To-do item - Type the data below again exactly. Omit all pictures.

Task material -
=======

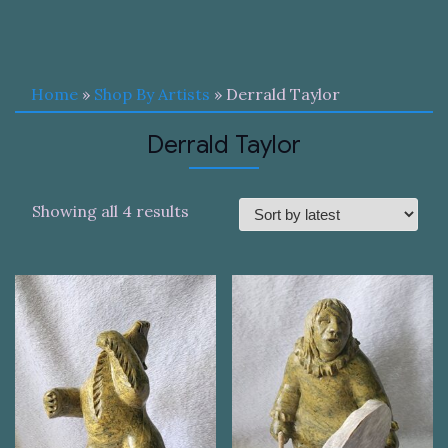
Home
»
Shop By Artists
» Derrald Taylor
Derrald Taylor
Sorted
Showing all 4 results
by
latest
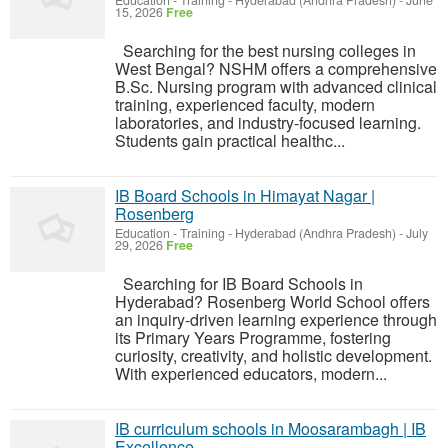
Education - Training
-
Hyderabad (Andhra Pradesh)
-
June
15, 2026
Free
Searching for the best nursing colleges in
West Bengal? NSHM offers a comprehensive
B.Sc. Nursing program with advanced clinical
training, experienced faculty, modern
laboratories, and industry-focused learning.
Students gain practical healthc...
IB Board Schools in Himayat Nagar |
Rosenberg
Education - Training
-
Hyderabad (Andhra Pradesh)
-
July
29, 2026
Free
Searching for IB Board Schools in
Hyderabad? Rosenberg World School offers
an inquiry-driven learning experience through
its Primary Years Programme, fostering
curiosity, creativity, and holistic development.
With experienced educators, modern...
IB curriculum schools in Moosarambagh | IB
Excellence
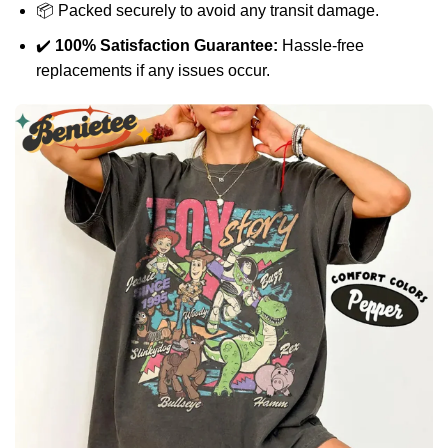
📦 Packed securely to avoid any transit damage.
✔️
100% Satisfaction Guarantee:
Hassle-free
replacements if any issues occur.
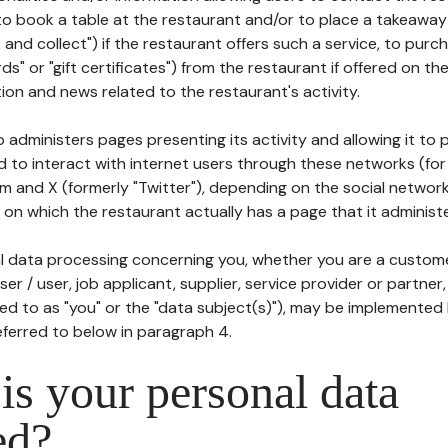
to book a table at the restaurant and/or to place a takeaway
k and collect") if the restaurant offers such a service, to purc
ards" or "gift certificates") from the restaurant if offered on t
ion and news related to the restaurant's activity.
 administers pages presenting its activity and allowing it to
d to interact with internet users through these networks (for
m and X (formerly "Twitter"), depending on the social networ
on which the restaurant actually has a page that it administe
l data processing concerning you, whether you are a custom
er / user, job applicant, supplier, service provider or partner,
red to as "you" or the "data subject(s)"), may be implemented
eferred to below in paragraph 4.
s your personal data
ed?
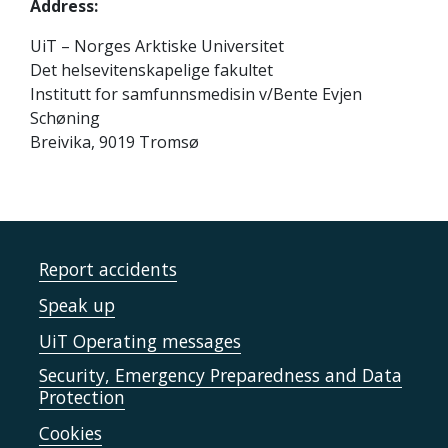
Address:
UiT – Norges Arktiske Universitet
Det helsevitenskapelige fakultet
Institutt for samfunnsmedisin v/Bente Evjen
Schøning
Breivika, 9019 Tromsø
Report accidents
Speak up
UiT Operating messages
Security, Emergency Preparedness and Data
Protection
Cookies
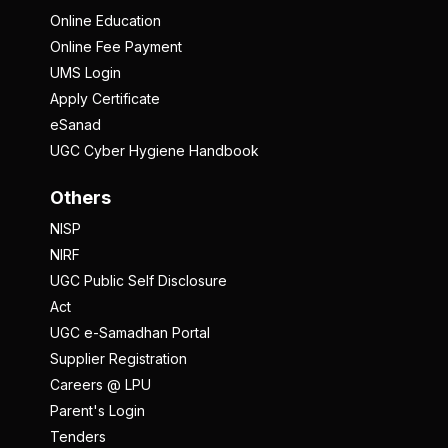
Online Education
Online Fee Payment
UMS Login
Apply Certificate
eSanad
UGC Cyber Hygiene Handbook
Others
NISP
NIRF
UGC Public Self Disclosure
Act
UGC e-Samadhan Portal
Supplier Registration
Careers @ LPU
Parent's Login
Tenders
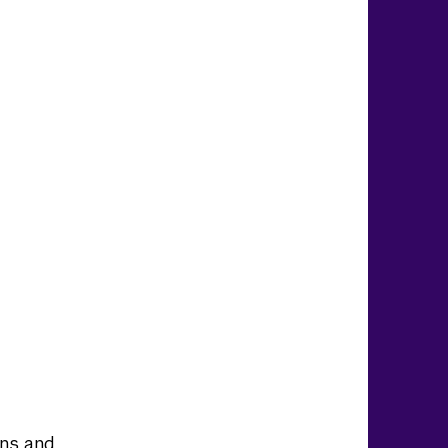
ons and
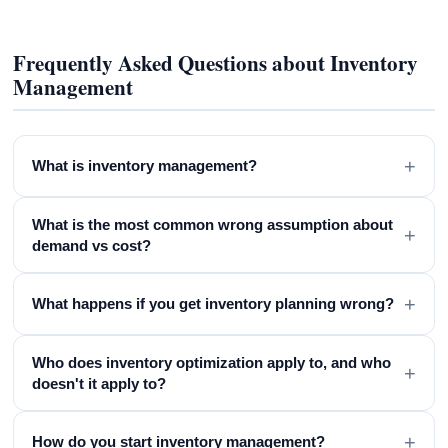
Frequently Asked Questions about Inventory
Management
+
What is inventory management?
What is the most common wrong assumption about
+
demand vs cost?
+
What happens if you get inventory planning wrong?
Who does inventory optimization apply to, and who
+
doesn't it apply to?
+
How do you start inventory management?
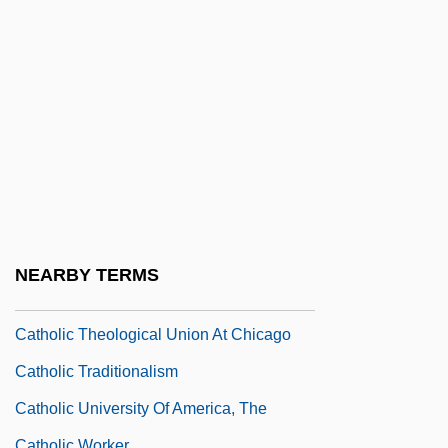
Catholic Reformation And Counter-
Reformation
Catholic Reformation, Counter-
Reformation
Catholic Schools
Catholic Spirituality And Mysticism
Catholic Students Mission Crusade
Catholic Theological Society Of America
NEARBY TERMS
(CTSA)
Catholic Theological Union At Chicago
Catholic Traditionalism
Catholic University Of America, The
Catholic Worker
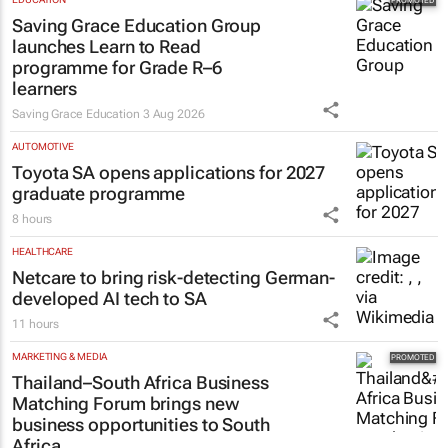
Saving Grace Education Group
launches Learn to Read
programme for Grade R–6
learners
Saving Grace Education
3 Aug 2026
AUTOMOTIVE
Toyota SA opens applications for 2027
graduate programme
8 hours
HEALTHCARE
Netcare to bring risk-detecting German-
developed AI tech to SA
11 hours
MARKETING & MEDIA
Thailand–South Africa Business
Matching Forum brings new
business opportunities to South
Africa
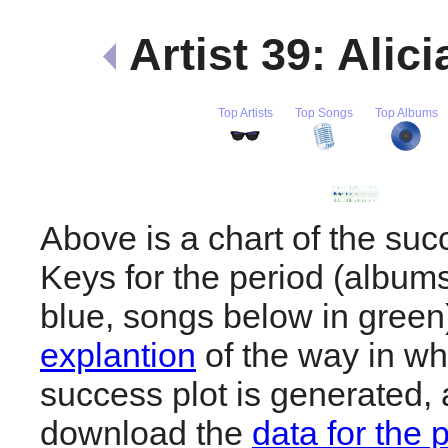
Artist 39: Alic
Top Artists
Top Songs
Top Albums
Above is a chart of the succ
Keys for the period (album
blue, songs below in gree
explantion
of the way in wh
success plot is generated,
download the
data for the 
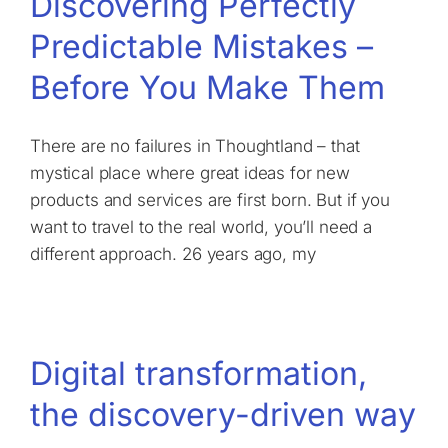
Discovering Perfectly
Predictable Mistakes –
Before You Make Them
There are no failures in Thoughtland – that
mystical place where great ideas for new
products and services are first born. But if you
want to travel to the real world, you’ll need a
different approach. 26 years ago, my
Digital transformation,
the discovery-driven way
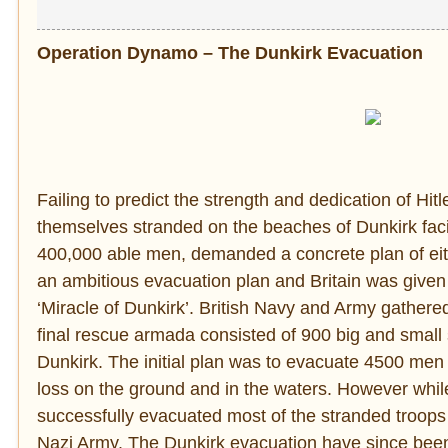
Operation Dynamo – The Dunkirk Evacuation
Failing to predict the strength and dedication of Hit
themselves stranded on the beaches of Dunkirk fac
400,000 able men, demanded a concrete plan of either
an ambitious evacuation plan and Britain was given
‘Miracle of Dunkirk’. British Navy and Army gathered
final rescue armada consisted of 900 big and smal
Dunkirk. The initial plan was to evacuate 4500 men
loss on the ground and in the waters. However whil
successfully evacuated most of the stranded troop
Nazi Army. The Dunkirk evacuation have since been h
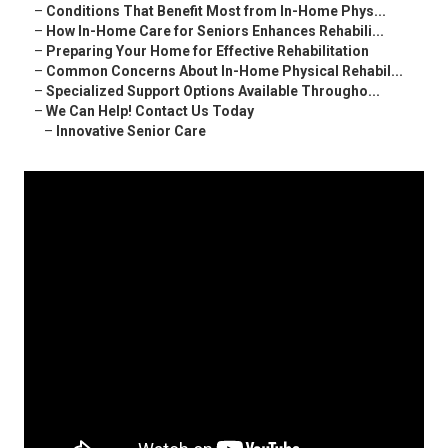
–
Conditions That Benefit Most from In-Home Phys...
–
How In-Home Care for Seniors Enhances Rehabili...
–
Preparing Your Home for Effective Rehabilitation
–
Common Concerns About In-Home Physical Rehabil...
–
Specialized Support Options Available Througho...
–
We Can Help! Contact Us Today
–
Innovative Senior Care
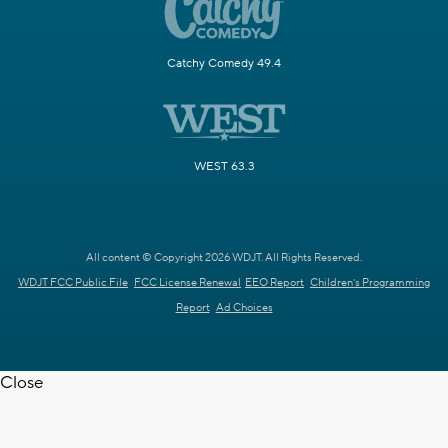
Catchy Comedy 49.4
WEST 63.3
All content © Copyright 2026 WDJT. All Rights Reserved.
WDJT FCC Public File
FCC License Renewal
EEO Report
Children's Programming
Report
Ad Choices
Close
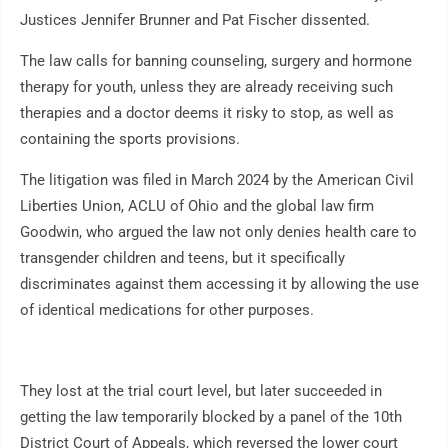
Justices Jennifer Brunner and Pat Fischer dissented.
The law calls for banning counseling, surgery and hormone
therapy for youth, unless they are already receiving such
therapies and a doctor deems it risky to stop, as well as
containing the sports provisions.
The litigation was filed in March 2024 by the American Civil
Liberties Union, ACLU of Ohio and the global law firm
Goodwin, who argued the law not only denies health care to
transgender children and teens, but it specifically
discriminates against them accessing it by allowing the use
of identical medications for other purposes.
They lost at the trial court level, but later succeeded in
getting the law temporarily blocked by a panel of the 10th
District Court of Appeals, which reversed the lower court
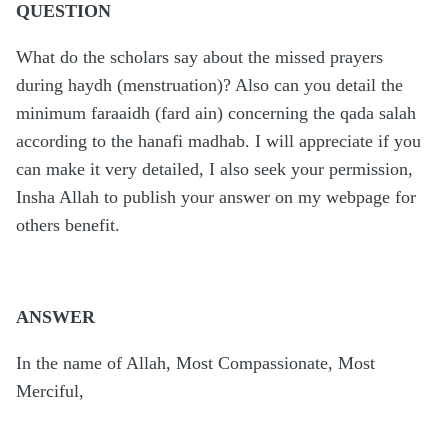
QUESTION
What do the scholars say about the missed prayers
during haydh (menstruation)? Also can you detail the
minimum faraaidh (fard ain) concerning the qada salah
according to the hanafi madhab. I will appreciate if you
can make it very detailed, I also seek your permission,
Insha Allah to publish your answer on my webpage for
others benefit.
ANSWER
In the name of Allah, Most Compassionate, Most
Merciful,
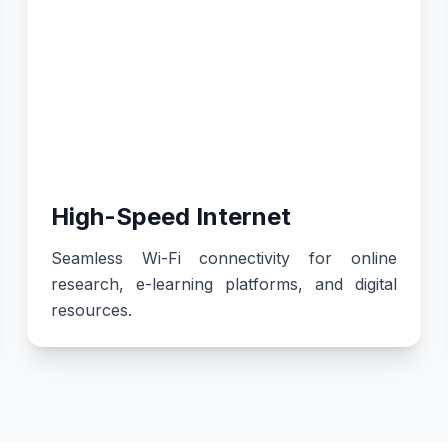
High-Speed Internet
Seamless Wi-Fi connectivity for online
research, e-learning platforms, and digital
resources.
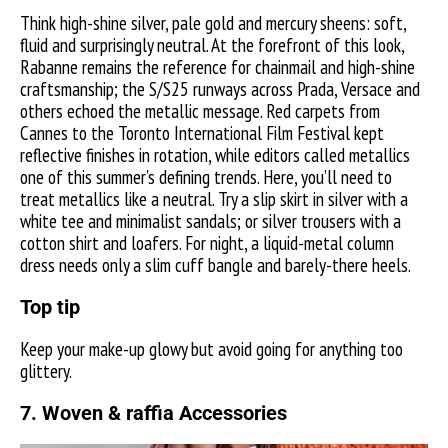
Think high-shine silver, pale gold and mercury sheens: soft,
fluid and surprisingly neutral. At the forefront of this look,
Rabanne remains the reference for chainmail and high-shine
craftsmanship; the S/S25 runways across Prada, Versace and
others echoed the metallic message. Red carpets from
Cannes to the Toronto International Film Festival kept
reflective finishes in rotation, while editors called metallics
one of this summer’s defining trends. Here, you’ll need to
treat metallics like a neutral. Try a slip skirt in silver with a
white tee and minimalist sandals; or silver trousers with a
cotton shirt and loafers. For night, a liquid-metal column
dress needs only a slim cuff bangle and barely-there heels.
Top tip
Keep your make-up glowy but avoid going for anything too
glittery.
7. Woven & raffia Accessories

=======

Response area -
Home
»
Shop By Artists
» Derrald Taylor
Derrald Taylor
Sorted
Showing all 4 results
by
latest
Education - Training
-
Hyderabad (Andhra Pradesh)
-
June
15, 2026
Free
Searching for the best nursing colleges in
West Bengal? NSHM offers a comprehensive
B.Sc. Nursing program with advanced clinical
training, experienced faculty, modern
laboratories, and industry-focused learning.
Students gain practical healthc...
IB Board Schools in Himayat Nagar |
Rosenberg
Education - Training
-
Hyderabad (Andhra Pradesh)
-
July
29, 2026
Free
Searching for IB Board Schools in
Hyderabad? Rosenberg World School offers
an inquiry-driven learning experience through
its Primary Years Programme, fostering
curiosity, creativity, and holistic development.
With experienced educators, modern...
IB curriculum schools in Moosarambagh | IB
Excellence
📦 Packed securely to avoid any transit damage.
✔️
100% Satisfaction Guarantee:
Hassle-free
replacements if any issues occur.
to book a table at the restaurant and/or to place a takeaway
k and collect") if the restaurant offers such a service, to purc
ards" or "gift certificates") from the restaurant if offered on t
ion and news related to the restaurant's activity.
 administers pages presenting its activity and allowing it to
d to interact with internet users through these networks (for
m and X (formerly "Twitter"), depending on the social networ
on which the restaurant actually has a page that it administe
l data processing concerning you, whether you are a custom
er / user, job applicant, supplier, service provider or partner,
red to as "you" or the "data subject(s)"), may be implemented
eferred to below in paragraph 4.
s your personal data
ed?
Address:
UiT – Norges Arktiske Universitet
Det helsevitenskapelige fakultet
Institutt for samfunnsmedisin v/Bente Evjen
Schøning
Breivika, 9019 Tromsø
Report accidents
Speak up
UiT Operating messages
Security, Emergency Preparedness and Data
Protection
Cookies
Online Education
Online Fee Payment
UMS Login
Apply Certificate
eSanad
UGC Cyber Hygiene Handbook
Others
NISP
NIRF
UGC Public Self Disclosure
Act
UGC e-Samadhan Portal
Supplier Registration
Careers @ LPU
Parent's Login
Tenders
ons and
Frequently Asked Questions about Inventory
Management
+
What is inventory management?
What is the most common wrong assumption about
+
demand vs cost?
+
What happens if you get inventory planning wrong?
Who does inventory optimization apply to, and who
+
doesn't it apply to?
+
How do you start inventory management?
Catholic Reformation And Counter-
Reformation
Catholic Reformation, Counter-
Reformation
Catholic Schools
Catholic Spirituality And Mysticism
Catholic Students Mission Crusade
Catholic Theological Society Of America
NEARBY TERMS
(CTSA)
Catholic Theological Union At Chicago
Catholic Traditionalism
Catholic University Of America, The
Catholic Worker
Saving Grace Education Group
launches Learn to Read
programme for Grade R–6
learners
Saving Grace Education
3 Aug 2026
AUTOMOTIVE
Toyota SA opens applications for 2027
graduate programme
8 hours
HEALTHCARE
Netcare to bring risk-detecting German-
developed AI tech to SA
11 hours
MARKETING & MEDIA
Thailand–South Africa Business
Matching Forum brings new
business opportunities to South
Africa
Artist 39: Alic
Top Artists
Top Songs
Top Albums
Above is a chart of the succ
Keys for the period (album
blue, songs below in gree
explantion
of the way in wh
success plot is generated,
download the
data for the 
Discovering Perfectly
Predictable Mistakes –
Before You Make Them
There are no failures in Thoughtland – that
mystical place where great ideas for new
products and services are first born. But if you
want to travel to the real world, you’ll need a
different approach. 26 years ago, my
Digital transformation,
the discovery-driven way
Operation Dynamo – The Dunkirk Evacuation
Failing to predict the strength and dedication of Hit
themselves stranded on the beaches of Dunkirk fac
400,000 able men, demanded a concrete plan of either
an ambitious evacuation plan and Britain was given
‘Miracle of Dunkirk’. British Navy and Army gathered
final rescue armada consisted of 900 big and smal
Dunkirk. The initial plan was to evacuate 4500 men
loss on the ground and in the waters. However whil
successfully evacuated most of the stranded troop
Nazi Army. The Dunkirk evacuation have since been h
–
Conditions That Benefit Most from In-Home Phys...
–
How In-Home Care for Seniors Enhances Rehabili...
–
Preparing Your Home for Effective Rehabilitation
–
Common Concerns About In-Home Physical Rehabil...
–
Specialized Support Options Available Througho...
–
We Can Help! Contact Us Today
–
Innovative Senior Care
Catchy Comedy 49.4
WEST 63.3
All content © Copyright 2026 WDJT. All Rights Reserved.
WDJT FCC Public File
FCC License Renewal
EEO Report
Children's Programming
Report
Ad Choices
Close
Justices Jennifer Brunner and Pat Fischer dissented.
The law calls for banning counseling, surgery and hormone
therapy for youth, unless they are already receiving such
therapies and a doctor deems it risky to stop, as well as
containing the sports provisions.
The litigation was filed in March 2024 by the American Civil
Liberties Union, ACLU of Ohio and the global law firm
Goodwin, who argued the law not only denies health care to
transgender children and teens, but it specifically
discriminates against them accessing it by allowing the use
of identical medications for other purposes.
They lost at the trial court level, but later succeeded in
getting the law temporarily blocked by a panel of the 10th
District Court of Appeals, which reversed the lower court
QUESTION
What do the scholars say about the missed prayers
during haydh (menstruation)? Also can you detail the
minimum faraaidh (fard ain) concerning the qada salah
according to the hanafi madhab. I will appreciate if you
can make it very detailed, I also seek your permission,
Insha Allah to publish your answer on my webpage for
others benefit.
ANSWER
In the name of Allah, Most Compassionate, Most
Merciful,
High-Speed Internet
Seamless Wi-Fi connectivity for online
research, e-learning platforms, and digital
resources.
Think high-shine silver, pale gold and mercury sheens: soft,
fluid and surprisingly neutral. At the forefront of this look,
Rabanne remains the reference for chainmail and high-shine
craftsmanship; the S/S25 runways across Prada, Versace and
others echoed the metallic message. Red carpets from
Cannes to the Toronto International Film Festival kept
reflective finishes in rotation, while editors called metallics
one of this summer’s defining trends. Here, you’ll need to
treat metallics like a neutral. Try a slip skirt in silver with a
white tee and minimalist sandals; or silver trousers with a
cotton shirt and loafers. For night, a liquid-metal column
dress needs only a slim cuff bangle and barely-there heels.
Top tip
Keep your make-up glowy but avoid going for anything too
glittery.
7. Woven & raffia Accessories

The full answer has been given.